*ATTIVITÀ DA SVOLGERE 1*.
Riporta senza alcuna modifica le righe dei record, dall'inizio dei record fino alla riga che contiene "Finde alle notfallmedizinischen", compresa.

*TESTO SELEZIONATO*.
=-=-=
# root login is not allowed[risolto]

## Realnot

Salve ragazzi, ho finito di emergere kde poco fa, di conseguenza volevo vedere qualche bel tema per il login, quando sono andato per scrivere in /usr/kde/3.5/share/apps/kdm/themes

mi sono accorto che non avevo i permessi di scrittura.. ho provato a loggarmi come root, ma non mi da l'accesso.

Se tento l'accesso graficamente, ad inizio sesione ottengo il seguente messaggio di errore: "root logins is not allowed" mentre se provo dalla console mi da semplicemente "login incorrect"

server realnot # sh

sh-3.2# login

server login: root

Password:

Login incorrect

server login:     

la password è corretta, di questo  sono sicuro... non ho la più pallida idea di cosa sia successo...
=-=-=
*DATI ESTRATTI*.
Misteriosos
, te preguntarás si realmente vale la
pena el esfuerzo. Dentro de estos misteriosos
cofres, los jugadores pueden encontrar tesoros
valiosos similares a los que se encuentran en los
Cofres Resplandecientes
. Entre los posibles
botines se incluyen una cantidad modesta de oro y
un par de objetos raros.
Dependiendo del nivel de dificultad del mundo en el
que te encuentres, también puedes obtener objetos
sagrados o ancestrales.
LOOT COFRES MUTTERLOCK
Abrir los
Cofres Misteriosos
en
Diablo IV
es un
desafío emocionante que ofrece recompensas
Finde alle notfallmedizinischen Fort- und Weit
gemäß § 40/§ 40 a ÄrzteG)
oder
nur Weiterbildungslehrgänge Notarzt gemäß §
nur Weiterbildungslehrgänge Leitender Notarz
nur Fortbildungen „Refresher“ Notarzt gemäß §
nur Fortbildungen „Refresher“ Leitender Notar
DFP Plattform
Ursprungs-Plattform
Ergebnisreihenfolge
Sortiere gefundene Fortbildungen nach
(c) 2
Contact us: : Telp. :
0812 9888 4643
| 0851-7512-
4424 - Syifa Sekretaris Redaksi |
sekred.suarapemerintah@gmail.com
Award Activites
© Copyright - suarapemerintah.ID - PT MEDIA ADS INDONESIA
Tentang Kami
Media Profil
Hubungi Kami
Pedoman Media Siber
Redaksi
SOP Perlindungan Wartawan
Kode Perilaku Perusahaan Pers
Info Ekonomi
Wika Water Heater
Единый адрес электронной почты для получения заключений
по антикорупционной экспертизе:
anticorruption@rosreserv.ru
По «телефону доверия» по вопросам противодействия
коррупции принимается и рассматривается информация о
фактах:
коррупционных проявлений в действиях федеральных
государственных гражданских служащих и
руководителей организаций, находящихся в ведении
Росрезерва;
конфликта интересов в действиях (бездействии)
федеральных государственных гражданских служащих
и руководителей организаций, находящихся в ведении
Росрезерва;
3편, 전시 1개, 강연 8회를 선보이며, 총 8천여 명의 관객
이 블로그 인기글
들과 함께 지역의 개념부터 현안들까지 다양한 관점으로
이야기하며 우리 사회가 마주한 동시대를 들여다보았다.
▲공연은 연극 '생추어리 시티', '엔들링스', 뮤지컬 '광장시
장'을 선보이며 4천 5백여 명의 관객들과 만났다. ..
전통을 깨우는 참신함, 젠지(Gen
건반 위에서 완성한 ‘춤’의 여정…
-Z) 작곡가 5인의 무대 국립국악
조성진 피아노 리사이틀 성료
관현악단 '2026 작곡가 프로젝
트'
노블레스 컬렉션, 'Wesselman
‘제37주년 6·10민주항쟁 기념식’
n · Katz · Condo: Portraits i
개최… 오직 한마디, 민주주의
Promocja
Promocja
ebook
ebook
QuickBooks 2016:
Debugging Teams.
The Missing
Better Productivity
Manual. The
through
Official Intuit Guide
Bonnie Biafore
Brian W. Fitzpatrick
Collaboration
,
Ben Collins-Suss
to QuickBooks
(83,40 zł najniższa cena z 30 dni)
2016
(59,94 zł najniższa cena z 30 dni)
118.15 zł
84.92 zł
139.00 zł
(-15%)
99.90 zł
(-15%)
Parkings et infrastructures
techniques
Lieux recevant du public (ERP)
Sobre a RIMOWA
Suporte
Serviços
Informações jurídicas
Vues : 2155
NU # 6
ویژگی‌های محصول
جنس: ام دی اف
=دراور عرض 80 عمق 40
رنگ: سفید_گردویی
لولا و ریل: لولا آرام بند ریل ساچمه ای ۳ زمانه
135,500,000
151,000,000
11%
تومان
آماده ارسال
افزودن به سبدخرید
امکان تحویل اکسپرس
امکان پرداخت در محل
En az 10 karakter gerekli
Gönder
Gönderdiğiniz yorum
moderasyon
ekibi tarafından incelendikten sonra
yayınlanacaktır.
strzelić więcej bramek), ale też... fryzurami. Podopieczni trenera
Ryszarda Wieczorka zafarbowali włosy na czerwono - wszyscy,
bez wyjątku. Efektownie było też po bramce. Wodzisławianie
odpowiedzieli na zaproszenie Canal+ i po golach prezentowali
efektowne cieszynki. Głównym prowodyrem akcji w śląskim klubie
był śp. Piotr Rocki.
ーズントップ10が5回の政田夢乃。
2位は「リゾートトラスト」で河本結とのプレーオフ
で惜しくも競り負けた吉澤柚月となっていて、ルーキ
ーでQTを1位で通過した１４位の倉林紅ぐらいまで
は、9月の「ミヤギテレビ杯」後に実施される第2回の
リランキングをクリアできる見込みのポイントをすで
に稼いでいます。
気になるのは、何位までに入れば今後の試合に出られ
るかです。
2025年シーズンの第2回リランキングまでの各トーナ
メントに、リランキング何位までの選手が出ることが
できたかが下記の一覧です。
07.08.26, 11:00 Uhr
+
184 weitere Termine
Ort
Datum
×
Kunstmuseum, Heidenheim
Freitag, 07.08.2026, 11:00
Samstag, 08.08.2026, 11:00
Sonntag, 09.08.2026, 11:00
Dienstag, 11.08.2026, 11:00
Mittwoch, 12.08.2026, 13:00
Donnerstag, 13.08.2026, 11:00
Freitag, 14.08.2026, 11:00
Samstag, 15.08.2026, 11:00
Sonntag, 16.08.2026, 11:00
=-=-=
*ATTIVITÀ DA SVOLGERE 2*.
Nella discussione sul login di root, quale messaggio si ottiene provando ad accedere dalla console?

*RISULTATO ESERCIZIO 1*.
Misteriosos
, te preguntarás si realmente vale la
pena el esfuerzo. Dentro de estos misteriosos
cofres, los jugadores pueden encontrar tesoros
valiosos similares a los que se encuentran en los
Cofres Resplandecientes
. Entre los posibles
botines se incluyen una cantidad modesta de oro y
un par de objetos raros.
Dependiendo del nivel de dificultad del mundo en el
que te encuentres, también puedes obtener objetos
sagrados o ancestrales.
LOOT COFRES MUTTERLOCK
Abrir los
Cofres Misteriosos
en
Diablo IV
es un
desafío emocionante que ofrece recompensas
Finde alle notfallmedizinischen Fort- und Weit

*RISULTATO ESERCIZIO 2*.
"login incorrect"